7 APPENDIX 1: TERMS OF REFERENCE Chairperson, Board of Directors The Chair presides at meetings, keeps the members directed towards its goals, delegates responsibility for tasks to other members and committees, and serves as the primary contact between the board and the executive director. The Chair is responsible for keeping the group of board members functioning effectively and efficiently. Board members In addition to the duties mentioned in Article III, all board members are expected to play a role in fund raising to ensure its survival. This could be in the form of direct contributions of money or time, building linkages to funding agencies, preparation of proposals, etc. Executive Director S/he is the legal representative of the organization, and president of the membership; s/he will prepare the programme and budgets and oversee the activities of the organization, including the hiring and supervision of staff. Committees Committees have only the authority that is specifically given to them by the bylaws or the board. Board members with interest and expertise in specific areas are appointed, generally by the Chair, to serve on standing committees. Persons other than Board members may serve on committees.

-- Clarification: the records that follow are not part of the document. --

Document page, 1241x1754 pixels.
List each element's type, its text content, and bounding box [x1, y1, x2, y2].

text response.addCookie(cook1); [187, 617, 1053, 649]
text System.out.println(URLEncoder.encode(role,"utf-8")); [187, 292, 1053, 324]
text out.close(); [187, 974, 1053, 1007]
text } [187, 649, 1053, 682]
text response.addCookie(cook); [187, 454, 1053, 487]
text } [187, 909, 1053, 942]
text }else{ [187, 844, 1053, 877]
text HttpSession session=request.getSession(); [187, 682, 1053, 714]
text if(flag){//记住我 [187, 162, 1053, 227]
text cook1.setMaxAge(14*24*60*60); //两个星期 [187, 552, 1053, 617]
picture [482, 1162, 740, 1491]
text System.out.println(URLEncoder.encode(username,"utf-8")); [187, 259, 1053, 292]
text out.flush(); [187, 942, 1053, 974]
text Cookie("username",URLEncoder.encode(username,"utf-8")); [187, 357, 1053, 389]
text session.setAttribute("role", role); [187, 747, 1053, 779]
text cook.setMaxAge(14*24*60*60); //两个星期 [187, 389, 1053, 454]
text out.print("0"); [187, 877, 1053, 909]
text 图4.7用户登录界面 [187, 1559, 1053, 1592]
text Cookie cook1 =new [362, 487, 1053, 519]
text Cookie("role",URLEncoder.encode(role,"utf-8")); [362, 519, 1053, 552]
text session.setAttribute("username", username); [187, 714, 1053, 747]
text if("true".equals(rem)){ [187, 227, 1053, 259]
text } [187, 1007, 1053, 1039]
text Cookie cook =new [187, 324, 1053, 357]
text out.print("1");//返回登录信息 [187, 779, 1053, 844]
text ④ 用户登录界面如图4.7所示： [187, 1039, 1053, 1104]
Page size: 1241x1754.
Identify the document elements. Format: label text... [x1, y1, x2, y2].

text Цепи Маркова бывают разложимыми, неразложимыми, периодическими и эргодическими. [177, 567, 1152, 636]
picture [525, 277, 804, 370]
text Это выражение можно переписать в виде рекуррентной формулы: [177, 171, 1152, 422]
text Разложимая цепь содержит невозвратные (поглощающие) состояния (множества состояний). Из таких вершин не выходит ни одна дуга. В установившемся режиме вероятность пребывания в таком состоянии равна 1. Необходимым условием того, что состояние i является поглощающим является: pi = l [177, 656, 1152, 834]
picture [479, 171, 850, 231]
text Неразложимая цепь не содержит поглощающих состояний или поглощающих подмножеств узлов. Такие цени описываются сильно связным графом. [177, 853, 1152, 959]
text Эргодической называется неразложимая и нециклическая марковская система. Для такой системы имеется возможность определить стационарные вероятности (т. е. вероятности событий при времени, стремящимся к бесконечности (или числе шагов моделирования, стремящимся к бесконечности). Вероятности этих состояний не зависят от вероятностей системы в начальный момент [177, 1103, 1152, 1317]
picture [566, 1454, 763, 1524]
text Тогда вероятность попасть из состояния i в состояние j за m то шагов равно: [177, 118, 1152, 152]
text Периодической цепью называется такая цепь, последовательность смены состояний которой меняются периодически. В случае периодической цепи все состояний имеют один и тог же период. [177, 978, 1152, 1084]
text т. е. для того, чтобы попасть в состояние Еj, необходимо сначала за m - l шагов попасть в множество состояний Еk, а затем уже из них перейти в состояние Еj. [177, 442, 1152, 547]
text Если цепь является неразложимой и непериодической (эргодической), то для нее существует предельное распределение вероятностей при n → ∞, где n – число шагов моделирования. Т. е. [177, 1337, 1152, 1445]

Examples of some committees that could be established are as follows: Finance Committee monitors fiscal operations, assists the Director in developing an annual budget and assures that an audit is performed annually. Development Committee is responsible for developing and overseeing a fund raising plan. Collects information on various funding sources, prepares proposals, arranges visits and communication with donors, etc. Nominating Committee recommends individuals to serve as board members and is responsible for board development. Determines criteria for board selection, orients new members, reviews the past participation and performance of current members. Membership Committee organizes campaigns to gain new members, reviews the applications of persons applying for membership, disseminates information to members, communicates member s concerns to larger Board, and works with the program committee to develop activities for and with partners. Program Committee develops ideas for activities and projects, prepares proposals, and oversees the monitoring and evaluation of WOCAN s work in the field.